(Selected extract):
+---+

TransWikia.com

Determine how each feature contribute to XGBoost Classification

Data Science Asked by Tran Tran on January 12, 2021

so for a summary of what I have done:

My dataset has 5 classes and 10 parameters. I used XGBclassifer from sklearn to investigate if I could use those 10 parameters to predict the class of each data point. After training and fitting the XGBclassifier, I checked feature_importances_ and found out that 2/10 parameters played a key role in the classification.

So my question is:

Can I find out exactly how those 2 parameters contribute to the classification of each specific class? For example, can I find the cut-off values for parameter 1 and parameter 2 that will result in the prediction of class 1?

I am thinking of performing unsupervised clustering using those 2 parameters and k value = 5. Afterwards, I can just eyeball the approximate cutoff values. However, I worry that the 5 clusters will not correspond closely to the 5 groups.

+---+

(Supplied data):
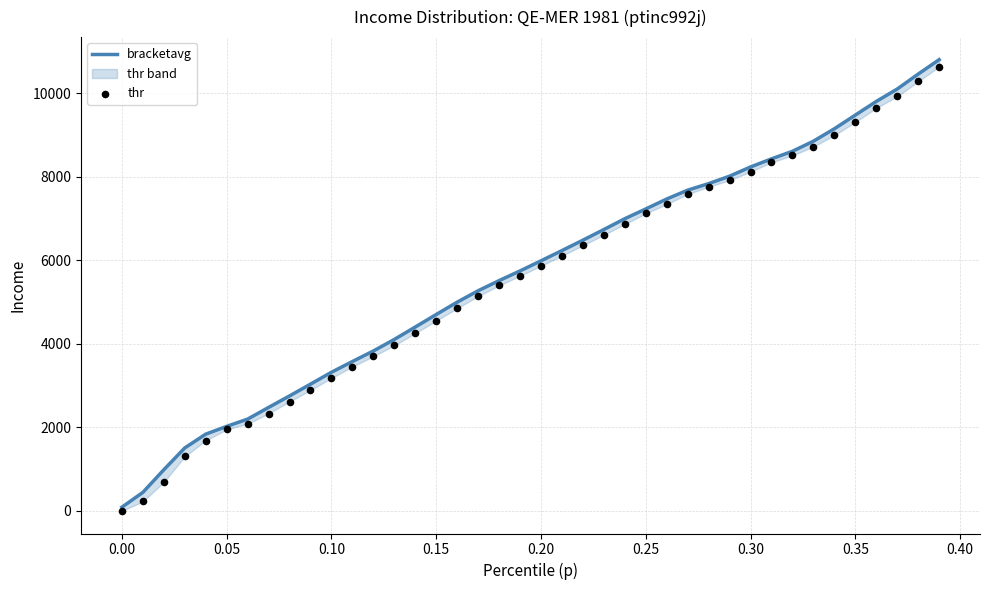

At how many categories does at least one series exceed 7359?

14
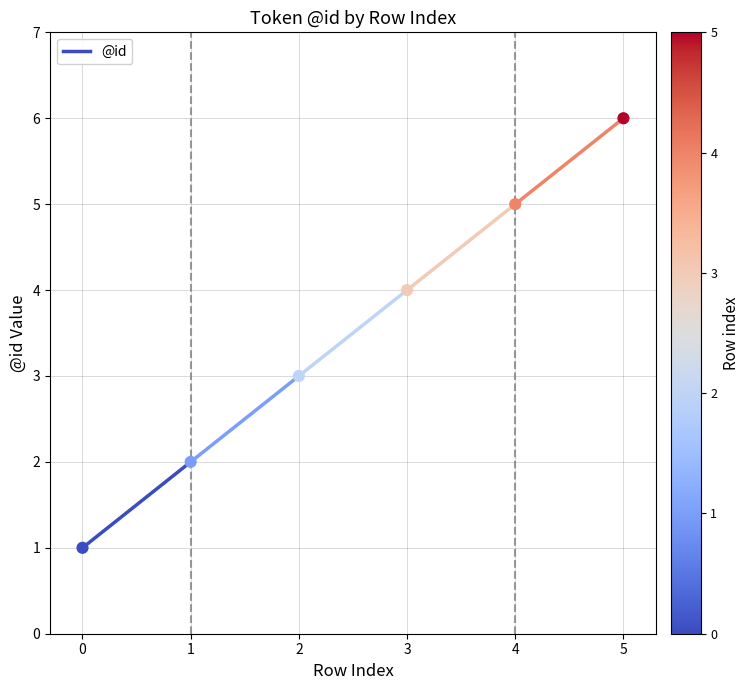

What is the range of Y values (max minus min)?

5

+---+

(Tasks):
1. Reproduce the XGBoost forum post word for word, between "Can I find out" and "the 5 groups.", inclusive.
2. Pick up the XGBoost forum post after its final sentence and keep writing.

(Outputs in order):
1.
Can I find out exactly how those 2 parameters contribute to the classification of each specific class? For example, can I find the cut-off values for parameter 1 and parameter 2 that will result in the prediction of class 1?

I am thinking of performing unsupervised clustering using those 2 parameters and k value = 5. Afterwards, I can just eyeball the approximate cutoff values. However, I worry that the 5 clusters will not correspond closely to the 5 groups.

2.
Thanks a lot in advanced

2 Answers

If you have just then parameters and two of them are important. You can plot the trees and see the threshold for each of the parameters.

from xgboost import XGBClassifier
from xgboost import plot_tree
import matplotlib.pyplot as plt

# fit the model 
model = XGBClassifier().fit(X, y)
# plot single tree
plot_tree(model)
plt.show()

The above code just plots the first tree. You can plot, for example, 4th boosted tree in sequences using the following line of code

plot_tree(model, num_trees=3)

Note that in each tree, you might have a different threshold for each parameter in an ensembling method.

Answered by nimar on January 12, 2021

I think shap values might be able to help you. Check this out link. You can check both local as well as global interpretability.

Answered by saurabh kumar on January 12, 2021

Add your own answers!

Ask a Question

Get help from others!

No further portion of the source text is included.